KISIM II - AZAZEL

En başından başla
                                    

    ''Amcamla olan konuşmamızdan sıkıldığında seni burada bulacağımı biliyordum,'' dedi gülümseyerek.

    ''Burası bir evde gördüğüm en büyük kütüphane olabilir,'' dedim hayranlıkla.

    Belime ilişen elleri beni kendi gövdesine çektiğinde ne kadar geçerse geçsin onun yakınlığına alışamayacağımı biliyordum. Onun beni olduğum gibi görebilen bal rengi gözleri, hafif kemerli burnu, uzamaya başlayan sakal izleri, alt dudağı üsttekinden kalın ağzı, onun ciğerlerimi gevşeten kokusu... İnsan suretine bürünmüş zaafım olan bu adam.

    ''Gözlerindeki parıltıların kaynağı yalnızca kitaplar mı?'' diye mırıldandı enseme doğru.

    Karnımda birkaç kelebeğin kıpırdandığını hissettim. ''Büyük oranda.''

    Boynumu gizleyen saçlarımı geriye ittirdi. ''Bahsettiğin küçük oranı artırabiliriz.''

    Dudakları askılı elbisemin açıkta bıraktığı omzuma temas etti, tenime olan temasını bozmadan boynuma doğru rotasını izledi. Kitaplığın rafı ve onun tatlı bir eziyet eden dokunuşu arasında sıkışmıştım.
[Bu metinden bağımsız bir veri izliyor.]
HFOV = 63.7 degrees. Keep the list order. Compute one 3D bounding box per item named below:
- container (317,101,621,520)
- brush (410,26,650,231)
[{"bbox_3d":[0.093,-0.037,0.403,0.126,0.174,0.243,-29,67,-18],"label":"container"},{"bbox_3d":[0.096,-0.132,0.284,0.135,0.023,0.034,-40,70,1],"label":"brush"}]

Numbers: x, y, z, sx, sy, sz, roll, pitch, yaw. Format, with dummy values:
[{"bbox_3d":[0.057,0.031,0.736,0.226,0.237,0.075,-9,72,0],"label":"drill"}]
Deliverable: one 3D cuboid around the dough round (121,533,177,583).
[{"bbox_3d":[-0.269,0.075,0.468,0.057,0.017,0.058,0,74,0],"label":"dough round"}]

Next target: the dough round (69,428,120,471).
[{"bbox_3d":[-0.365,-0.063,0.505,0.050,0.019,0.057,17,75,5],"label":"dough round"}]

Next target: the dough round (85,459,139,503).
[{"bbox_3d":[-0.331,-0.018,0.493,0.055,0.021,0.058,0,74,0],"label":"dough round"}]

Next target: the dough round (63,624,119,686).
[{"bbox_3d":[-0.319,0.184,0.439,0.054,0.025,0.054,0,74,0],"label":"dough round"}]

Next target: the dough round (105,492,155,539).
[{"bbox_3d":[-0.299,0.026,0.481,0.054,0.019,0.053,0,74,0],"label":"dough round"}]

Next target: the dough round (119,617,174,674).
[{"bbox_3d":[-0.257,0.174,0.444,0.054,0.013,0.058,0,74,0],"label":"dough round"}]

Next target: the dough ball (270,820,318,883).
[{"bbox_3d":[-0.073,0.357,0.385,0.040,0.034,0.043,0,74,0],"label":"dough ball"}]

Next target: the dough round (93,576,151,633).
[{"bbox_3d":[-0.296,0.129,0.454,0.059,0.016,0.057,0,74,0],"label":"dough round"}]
    Telaş içinde, ''Nerede olduğumuzu unuttun mu? Biri gelirse ne düşünür?'' dedim.

    Sözlerim onu uyarmaktan ziyade eğlendirmiş gibiydi, hafifçe geriye çekildiğinde kalbim onun bu dikkatli bakışlarının altında deli gibi çarpıyordu.

    ''Öpülesi bir teninin olduğunu düşünürdü,'' dedi Aras.

    Beyaz tenime kanın toplandığını ve enseme kadar kızardığımı biliyordum. Duygularını böylesine açığa vuran bir kız olmaktan kendimi bildim bileli nefret etmiştim.

    Göğsünü hafifçe ittirip ondan uzaklaştığımda beni durdurmadı, Uygar Bey bizi akşam yemeğine davet etmişti ve birazdan yemek salonuna inmemiz gerekiyordu. Duvardaki altın işlemelere sahip aynaya gidip nasıl göründüğüme baktım. Ensemde topladığım uzun saçlarımı düzleştirmiş, yoğun bir göz makyajı yapmıştım. Kıyafetlerim evde olduğundan Aras'ın hediye ettiği siyah saten elbiseyi giyinmiştim. Sıradan bir genç kız gibi görünüyordum, neredeyse.

    ''Aynada kendine nefret ettiğin birine bakar gibi değil, en güzel şey karşındaymış gibi  bakmalısın,'' dedi Aras. ''Seni temin ederim ki diğer herkes seni bu şekilde görüyor.''

    Soğuk yeşil gözlerle bana bakan kız işte orada karşımdaydı, bir insan içine hapsolduğu bedene nasıl sığmaz, nasıl böyle yabancı hissederdi?

    ''Aynalar bana yalnızca nasıl göründüğümü, yüzümü ya da süslü kıyafetlerin içindeki vücudumu göstermiyorlar... Yansımama baktığımda yaptığım hataları, başarısızlıkları ya da nasıl hor görüldüğümü görüyorum. Nasıl göründüğümden nefret etmedim hiç; insanların hoş göründüğü için yaklaştığı fakat sonrasında ihtiyacı olmadığı bir eşyayı bırakır gibi mütemadiyen bir kenara attıkları ve hiç özlemedikleri o terk edilmiş kızla karşılamaktan nefret ediyorum,'' dedim.

    ''Seni hor gören kişiler bir avuç moron, biraz akıllı olsalardı gitmene asla izin vermezlerdi,'' dedi Aras.

    Özenle yaptığım makyajımın bozulmasını istemediğim için silkinip depresif halimden çıkmaya çalıştım, giden herkes tercihlerini yapmışken onların yasını tutmaya devam edemezdim. Bu kişiler bütün benliğimle sevdiğim annem ve babam olsa dahi.

''Uygar Bey'i daha fazla bekletmeyelim,'' dedim.

    Kapıyı açtığımda arkamdan gelmişti, yetişip parmaklarımızı birbirlerine kenetlediğinde bana destek olmak için bunu yaptığını biliyordum. Aras, amcasının yanına gittiğimizde dahi ellerimizi ayırmak istediysem de elimi daha sıkı tutmayı sürdürdü.